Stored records
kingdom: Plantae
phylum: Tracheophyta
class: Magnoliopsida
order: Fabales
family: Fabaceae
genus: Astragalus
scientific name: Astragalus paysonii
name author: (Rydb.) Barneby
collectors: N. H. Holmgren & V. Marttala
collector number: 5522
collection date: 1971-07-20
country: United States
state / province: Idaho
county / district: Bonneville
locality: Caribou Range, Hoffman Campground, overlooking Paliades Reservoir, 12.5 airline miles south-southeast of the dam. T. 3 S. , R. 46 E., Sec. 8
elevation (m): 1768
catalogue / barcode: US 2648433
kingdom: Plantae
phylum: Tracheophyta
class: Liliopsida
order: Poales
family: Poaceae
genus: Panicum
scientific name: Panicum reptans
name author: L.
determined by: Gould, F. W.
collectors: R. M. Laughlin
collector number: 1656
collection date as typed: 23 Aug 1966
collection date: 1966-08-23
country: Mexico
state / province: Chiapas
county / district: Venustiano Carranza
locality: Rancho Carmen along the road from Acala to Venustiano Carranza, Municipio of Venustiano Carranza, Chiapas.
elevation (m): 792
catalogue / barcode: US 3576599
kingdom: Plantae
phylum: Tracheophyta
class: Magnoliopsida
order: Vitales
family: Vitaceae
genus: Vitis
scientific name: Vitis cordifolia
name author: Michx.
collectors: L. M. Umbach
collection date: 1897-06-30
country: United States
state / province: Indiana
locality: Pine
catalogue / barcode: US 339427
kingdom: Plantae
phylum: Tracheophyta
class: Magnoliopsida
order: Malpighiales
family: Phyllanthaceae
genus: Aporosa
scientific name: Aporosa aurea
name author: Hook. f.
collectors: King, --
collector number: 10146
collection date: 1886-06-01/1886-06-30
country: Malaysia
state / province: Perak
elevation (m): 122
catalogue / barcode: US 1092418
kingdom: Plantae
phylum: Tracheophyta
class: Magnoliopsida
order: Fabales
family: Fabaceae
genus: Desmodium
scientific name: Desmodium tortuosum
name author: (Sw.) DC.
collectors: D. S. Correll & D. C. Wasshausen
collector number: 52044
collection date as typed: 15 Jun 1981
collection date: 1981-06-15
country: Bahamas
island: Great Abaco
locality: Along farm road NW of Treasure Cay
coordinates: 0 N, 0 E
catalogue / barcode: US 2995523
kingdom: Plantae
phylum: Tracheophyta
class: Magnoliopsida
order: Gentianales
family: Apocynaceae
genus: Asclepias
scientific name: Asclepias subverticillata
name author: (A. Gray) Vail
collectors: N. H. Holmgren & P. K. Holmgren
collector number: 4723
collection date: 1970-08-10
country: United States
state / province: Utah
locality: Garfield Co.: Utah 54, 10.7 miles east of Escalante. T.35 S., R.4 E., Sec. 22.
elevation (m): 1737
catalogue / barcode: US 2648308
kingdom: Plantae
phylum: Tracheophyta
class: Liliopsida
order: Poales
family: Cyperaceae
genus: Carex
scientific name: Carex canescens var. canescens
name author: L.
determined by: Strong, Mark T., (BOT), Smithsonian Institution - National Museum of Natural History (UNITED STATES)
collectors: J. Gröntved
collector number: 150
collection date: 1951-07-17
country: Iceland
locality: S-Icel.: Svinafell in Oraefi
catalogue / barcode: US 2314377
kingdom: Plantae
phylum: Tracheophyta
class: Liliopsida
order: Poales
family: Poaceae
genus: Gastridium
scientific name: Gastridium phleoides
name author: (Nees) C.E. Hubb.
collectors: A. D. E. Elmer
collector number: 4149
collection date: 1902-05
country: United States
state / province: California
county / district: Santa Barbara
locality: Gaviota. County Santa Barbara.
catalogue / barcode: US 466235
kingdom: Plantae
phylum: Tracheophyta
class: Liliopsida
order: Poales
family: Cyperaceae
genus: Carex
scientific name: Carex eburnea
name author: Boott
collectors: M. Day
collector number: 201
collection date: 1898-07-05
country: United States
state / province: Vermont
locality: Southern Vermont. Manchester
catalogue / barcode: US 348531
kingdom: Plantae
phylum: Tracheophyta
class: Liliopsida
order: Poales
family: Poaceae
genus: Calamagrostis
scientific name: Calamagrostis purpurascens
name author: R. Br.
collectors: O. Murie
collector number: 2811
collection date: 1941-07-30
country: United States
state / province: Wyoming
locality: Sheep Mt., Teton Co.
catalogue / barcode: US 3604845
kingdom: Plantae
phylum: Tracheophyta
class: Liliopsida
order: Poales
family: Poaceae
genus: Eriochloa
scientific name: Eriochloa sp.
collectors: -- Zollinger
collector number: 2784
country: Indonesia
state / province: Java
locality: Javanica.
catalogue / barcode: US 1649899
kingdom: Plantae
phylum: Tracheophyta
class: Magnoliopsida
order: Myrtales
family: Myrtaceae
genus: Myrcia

What the exercise asks
Repeat every line above word for word, with nothing changed.

Answer to the task
kingdom: Plantae
phylum: Tracheophyta
class: Magnoliopsida
order: Fabales
family: Fabaceae
genus: Astragalus
scientific name: Astragalus paysonii
name author: (Rydb.) Barneby
collectors: N. H. Holmgren & V. Marttala
collector number: 5522
collection date: 1971-07-20
country: United States
state / province: Idaho
county / district: Bonneville
locality: Caribou Range, Hoffman Campground, overlooking Paliades Reservoir, 12.5 airline miles south-southeast of the dam. T. 3 S. , R. 46 E., Sec. 8
elevation (m): 1768
catalogue / barcode: US 2648433
kingdom: Plantae
phylum: Tracheophyta
class: Liliopsida
order: Poales
family: Poaceae
genus: Panicum
scientific name: Panicum reptans
name author: L.
determined by: Gould, F. W.
collectors: R. M. Laughlin
collector number: 1656
collection date as typed: 23 Aug 1966
collection date: 1966-08-23
country: Mexico
state / province: Chiapas
county / district: Venustiano Carranza
locality: Rancho Carmen along the road from Acala to Venustiano Carranza, Municipio of Venustiano Carranza, Chiapas.
elevation (m): 792
catalogue / barcode: US 3576599
kingdom: Plantae
phylum: Tracheophyta
class: Magnoliopsida
order: Vitales
family: Vitaceae
genus: Vitis
scientific name: Vitis cordifolia
name author: Michx.
collectors: L. M. Umbach
collection date: 1897-06-30
country: United States
state / province: Indiana
locality: Pine
catalogue / barcode: US 339427
kingdom: Plantae
phylum: Tracheophyta
class: Magnoliopsida
order: Malpighiales
family: Phyllanthaceae
genus: Aporosa
scientific name: Aporosa aurea
name author: Hook. f.
collectors: King, --
collector number: 10146
collection date: 1886-06-01/1886-06-30
country: Malaysia
state / province: Perak
elevation (m): 122
catalogue / barcode: US 1092418
kingdom: Plantae
phylum: Tracheophyta
class: Magnoliopsida
order: Fabales
family: Fabaceae
genus: Desmodium
scientific name: Desmodium tortuosum
name author: (Sw.) DC.
collectors: D. S. Correll & D. C. Wasshausen
collector number: 52044
collection date as typed: 15 Jun 1981
collection date: 1981-06-15
country: Bahamas
island: Great Abaco
locality: Along farm road NW of Treasure Cay
coordinates: 0 N, 0 E
catalogue / barcode: US 2995523
kingdom: Plantae
phylum: Tracheophyta
class: Magnoliopsida
order: Gentianales
family: Apocynaceae
genus: Asclepias
scientific name: Asclepias subverticillata
name author: (A. Gray) Vail
collectors: N. H. Holmgren & P. K. Holmgren
collector number: 4723
collection date: 1970-08-10
country: United States
state / province: Utah
locality: Garfield Co.: Utah 54, 10.7 miles east of Escalante. T.35 S., R.4 E., Sec. 22.
elevation (m): 1737
catalogue / barcode: US 2648308
kingdom: Plantae
phylum: Tracheophyta
class: Liliopsida
order: Poales
family: Cyperaceae
genus: Carex
scientific name: Carex canescens var. canescens
name author: L.
determined by: Strong, Mark T., (BOT), Smithsonian Institution - National Museum of Natural History (UNITED STATES)
collectors: J. Gröntved
collector number: 150
collection date: 1951-07-17
country: Iceland
locality: S-Icel.: Svinafell in Oraefi
catalogue / barcode: US 2314377
kingdom: Plantae
phylum: Tracheophyta
class: Liliopsida
order: Poales
family: Poaceae
genus: Gastridium
scientific name: Gastridium phleoides
name author: (Nees) C.E. Hubb.
collectors: A. D. E. Elmer
collector number: 4149
collection date: 1902-05
country: United States
state / province: California
county / district: Santa Barbara
locality: Gaviota. County Santa Barbara.
catalogue / barcode: US 466235
kingdom: Plantae
phylum: Tracheophyta
class: Liliopsida
order: Poales
family: Cyperaceae
genus: Carex
scientific name: Carex eburnea
name author: Boott
collectors: M. Day
collector number: 201
collection date: 1898-07-05
country: United States
state / province: Vermont
locality: Southern Vermont. Manchester
catalogue / barcode: US 348531
kingdom: Plantae
phylum: Tracheophyta
class: Liliopsida
order: Poales
family: Poaceae
genus: Calamagrostis
scientific name: Calamagrostis purpurascens
name author: R. Br.
collectors: O. Murie
collector number: 2811
collection date: 1941-07-30
country: United States
state / province: Wyoming
locality: Sheep Mt., Teton Co.
catalogue / barcode: US 3604845
kingdom: Plantae
phylum: Tracheophyta
class: Liliopsida
order: Poales
family: Poaceae
genus: Eriochloa
scientific name: Eriochloa sp.
collectors: -- Zollinger
collector number: 2784
country: Indonesia
state / province: Java
locality: Javanica.
catalogue / barcode: US 1649899
kingdom: Plantae
phylum: Tracheophyta
class: Magnoliopsida
order: Myrtales
family: Myrtaceae
genus: Myrcia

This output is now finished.